The tooling, briefly
You do not need to compile anything from scratch. Two mature, well-documented options dominate:
- llama.cpp — a lean, fast inference engine that runs quantized models efficiently across CPU and GPU on every major platform. It is the foundation many other tools build on, and worth knowing about even if you use a wrapper.
- Ollama — a friendlier layer that handles downloading, quantization formats, and a local server with a few commands. For most people starting out, this is the path of least resistance.
Models themselves come from open hubs such as Hugging Face, where open-weight releases are published with their licenses attached. Read the license before any non-personal use — "open weights" does not always mean "free for commercial use," and the terms vary more than people assume.
A realistic first run
A sane starting sequence, without committing to specific versions that age out:
- Install Ollama (or build llama.cpp if you want more control).
- Pull a small, well-regarded open-weight model in a 4-bit quantization.
- Ask it the kind of question you actually care about — not a trivia test. Watch the tokens-per-second and judge whether the speed is usable for your workflow.
- If quality is short, step up the model size before stepping up precision. If speed is short, step down size.
- Once something feels usable, save the exact model and settings. Reproducibility is half the battle.
Where local inference quietly breaks
Three failure modes to expect so they do not surprise you:
- Context length costs memory too. Long inputs consume memory on top of the weights. A model that loads fine on a short prompt can still run out of room on a long document, and the failure can look like a crash rather than a clear "out of memory."
- Throughput is not latency. A model can feel fast on a short reply and crawl on a long one. Always measure on the output length you will actually use, not on a one-line greeting.

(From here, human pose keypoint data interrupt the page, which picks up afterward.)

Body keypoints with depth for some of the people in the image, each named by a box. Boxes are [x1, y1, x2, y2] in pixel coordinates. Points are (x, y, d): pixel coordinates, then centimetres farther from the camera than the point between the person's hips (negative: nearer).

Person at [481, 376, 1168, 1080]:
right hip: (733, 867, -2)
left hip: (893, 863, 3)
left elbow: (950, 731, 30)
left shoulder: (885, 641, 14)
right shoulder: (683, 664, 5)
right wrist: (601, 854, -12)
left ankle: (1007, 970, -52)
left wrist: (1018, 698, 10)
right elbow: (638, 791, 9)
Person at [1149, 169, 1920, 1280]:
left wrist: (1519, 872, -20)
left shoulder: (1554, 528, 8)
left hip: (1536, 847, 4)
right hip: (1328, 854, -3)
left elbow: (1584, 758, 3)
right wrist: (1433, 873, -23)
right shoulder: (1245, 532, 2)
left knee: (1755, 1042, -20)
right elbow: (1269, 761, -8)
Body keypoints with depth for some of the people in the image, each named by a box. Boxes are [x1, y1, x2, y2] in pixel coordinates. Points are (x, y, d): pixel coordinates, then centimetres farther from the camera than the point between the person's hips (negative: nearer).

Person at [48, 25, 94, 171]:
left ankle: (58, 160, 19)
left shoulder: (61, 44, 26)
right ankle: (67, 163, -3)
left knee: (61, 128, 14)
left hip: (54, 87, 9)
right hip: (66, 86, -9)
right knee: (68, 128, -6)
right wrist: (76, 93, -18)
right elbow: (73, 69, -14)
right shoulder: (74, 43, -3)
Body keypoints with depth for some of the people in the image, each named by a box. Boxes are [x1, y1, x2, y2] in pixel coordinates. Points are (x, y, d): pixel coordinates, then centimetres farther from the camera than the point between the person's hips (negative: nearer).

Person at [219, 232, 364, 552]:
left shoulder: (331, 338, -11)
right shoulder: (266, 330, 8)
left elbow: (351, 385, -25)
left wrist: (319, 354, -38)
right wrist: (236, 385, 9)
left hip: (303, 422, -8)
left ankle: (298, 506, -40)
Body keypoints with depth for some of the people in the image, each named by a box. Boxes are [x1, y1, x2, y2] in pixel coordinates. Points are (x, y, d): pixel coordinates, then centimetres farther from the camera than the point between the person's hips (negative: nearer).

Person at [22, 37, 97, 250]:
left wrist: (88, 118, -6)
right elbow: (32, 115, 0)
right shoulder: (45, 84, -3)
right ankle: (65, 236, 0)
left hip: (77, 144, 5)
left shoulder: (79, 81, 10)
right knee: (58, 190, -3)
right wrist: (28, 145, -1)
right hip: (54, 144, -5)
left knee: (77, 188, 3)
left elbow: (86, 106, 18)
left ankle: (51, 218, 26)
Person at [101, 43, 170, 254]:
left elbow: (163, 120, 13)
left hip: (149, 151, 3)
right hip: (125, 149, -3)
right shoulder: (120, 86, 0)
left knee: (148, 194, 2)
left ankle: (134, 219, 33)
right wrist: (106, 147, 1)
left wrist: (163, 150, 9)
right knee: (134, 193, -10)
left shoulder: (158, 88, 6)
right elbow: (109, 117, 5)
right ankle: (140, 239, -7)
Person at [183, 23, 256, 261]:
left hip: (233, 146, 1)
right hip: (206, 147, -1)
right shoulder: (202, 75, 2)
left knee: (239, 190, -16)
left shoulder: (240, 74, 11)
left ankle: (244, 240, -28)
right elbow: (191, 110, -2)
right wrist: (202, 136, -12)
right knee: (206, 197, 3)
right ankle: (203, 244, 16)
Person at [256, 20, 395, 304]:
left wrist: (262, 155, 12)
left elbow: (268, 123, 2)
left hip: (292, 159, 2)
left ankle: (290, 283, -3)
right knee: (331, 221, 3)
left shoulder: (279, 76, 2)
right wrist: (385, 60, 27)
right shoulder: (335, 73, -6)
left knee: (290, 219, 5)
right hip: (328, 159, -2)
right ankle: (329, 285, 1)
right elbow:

- The first run is the slow run. Initial load, and sometimes the first generation, includes setup the later ones skip. Judge speed on the second and third runs.
When not to bother
Local inference is not always the right answer, and it is worth being honest about that. If your volume is low and sporadic, a hosted API is cheaper and faster to set up. If you need the absolute top of capability or very long context, hosted frontier models still lead. And if you would spend more time maintaining the setup than using it, the cloud is doing you a favor. Local makes sense when privacy, steady volume, or curiosity tips the balance — not as a default.
A quick word on security
Running locally removes the network-transmission risk, but it does not remove all risk. Download models and tools from reputable sources, mind the licenses, and remember that a local model can still produce wrong or unsafe output — "local" describes where it runs, not how much you should trust what it says.
The takeaway
Local LLMs are no longer exotic. The decision comes down to three honest questions: does the model fit in memory, is the quantized quality good enough for your task, and is the speed usable for your workflow? Answer those on your own machine with your own prompts, and you will know within an afternoon whether local inference belongs in your toolkit — far more reliably than any benchmark or blog post could tell you, this one included.